Script Summary Follows:

$Server1Service = Get-Service -ComputerName $Server1IP -DisplayName $ServiceName
$Server2Service = Get-Service -ComputerName $Server2IP -DisplayName $ServiceName

$Server1OK = $Server1Service.Status -eq "Running"
$Server2OK = $Server2Service.Status -eq "Running"

$Server1Stat = $Server2Stat = 0
if ( $Server1OK )
{
$Server1Stat = 1
}
if ( $Server2OK )
{
$Server2Stat = 1
}

if ( $Server1OK -or $Server2OK )
{

Write-Host ( "Message.Summary: " + $ServiceName + " on " + $Server1Name + "/" + $Server2Name + " Pair is Online" )
Write-Host ( "Statistic.Summary: 1" )
Write-Host ( "Message.Node1: " + $ServiceName + " is " + $Server1Service.Status + " on " + $Server1Name )
Write-Host ( "Statistic.Node1: " + $Server1Stat )
Write-Host ( "Message.Node2: " + $ServiceName + " is " + $Server2Service.Status + " on " + $Server2Name )
Write-Host ( "Statistic.Node2: " + $Server2Stat )
$ExitCode = 0
}
else
{
Write-Host ( "Message.Summary: " + $ServiceName + " on " + $Server1Name + "/" + $Server2Name + " Pair is Down" )
Write-Host ( "Message.Statistic: 0" )
$ExitCode = 1
}
Exit ($ExitCode)

  • It looks like you're writing out different values whenever something interesting happens and you're changing the exit code based on a general pass/fail. Is the issue creating the alert definition then? You provided a lot of good information but I'm not seeing where you're having a problem.

  • Hi

    i guess your problem is that you get a ok, if one or both services are running.

    Thats the normal -or behavior

    to get a $true only when only one side of the comparison is true you need to use the  -xor comparison operator.

    1 -xor 1 = 0

    1 -xor 0 = 1

    0 -xor 0 = 0

    If have understand you right ( i couldn´t find a specifc question in your post) that is your solution.   hmm its like 42  :-)

    Regards

  • This is a very common issue that is hard to wrap your head around with SolarWinds because agent-based solutions deal with it so differently.

    Here's the skinny: For any active-passive cluster, you are going to monitor 3 servers:

    1. member server 1
    2. member server 2
    3. virtual/cluster/fake server A

    On the two real member servers, you are going to monitor only that which does not move. the C: and D: drives, CPU, RAM, up/down, interfaces, etc.

    On the "pretend" server (the one that represents whichever real server is running the services you want at that moment) you monitor everything that DOES move from active to passive in a failover situation.
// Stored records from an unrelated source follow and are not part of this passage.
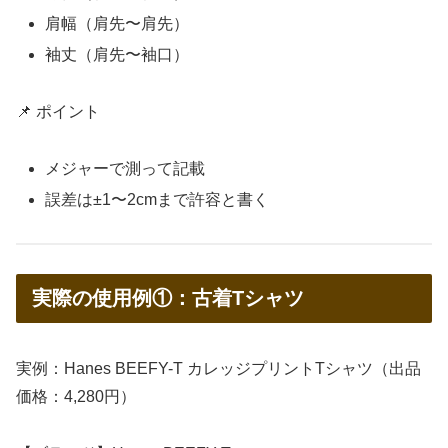
肩幅（肩先〜肩先）
袖丈（肩先〜袖口）
📌 ポイント
メジャーで測って記載
誤差は±1〜2cmまで許容と書く
実際の使用例①：古着Tシャツ
実例：Hanes BEEFY-T カレッジプリントTシャツ（出品
価格：4,280円）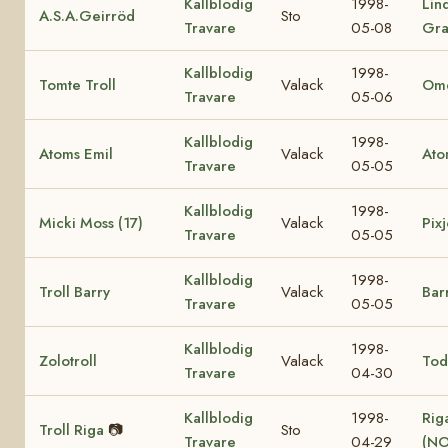
Kallblodig
1998-
Lin
A.S.A.Geirröd
Sto
Travare
05-08
Gra
Kallblodig
1998-
Tomte Troll
Valack
Ome
Travare
05-06
Kallblodig
1998-
Atoms Emil
Valack
Ato
Travare
05-05
Kallblodig
1998-
Micki Moss (17)
Valack
Pixj
Travare
05-05
Kallblodig
1998-
Troll Barry
Valack
Bar
Travare
05-05
Kallblodig
1998-
Zolotroll
Valack
Tod
Travare
04-30
Kallblodig
1998-
Rig
Troll Riga
📷
Sto
Travare
04-29
(NO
That would include:

    • Services like SQLServer, Exchange, Sharepoint, Apache, etc.
    • Virtual mount points
    • Log files
    • ...etc...

    There is some duplication: In the case that both member servers die, you *will* get 3 tickets instead of two for example. But if you are smart about it you can minimize this overlap significantly. Then you don't need to do any brain-constipating and-or-ing logic in code across two servers (not to mention space and time).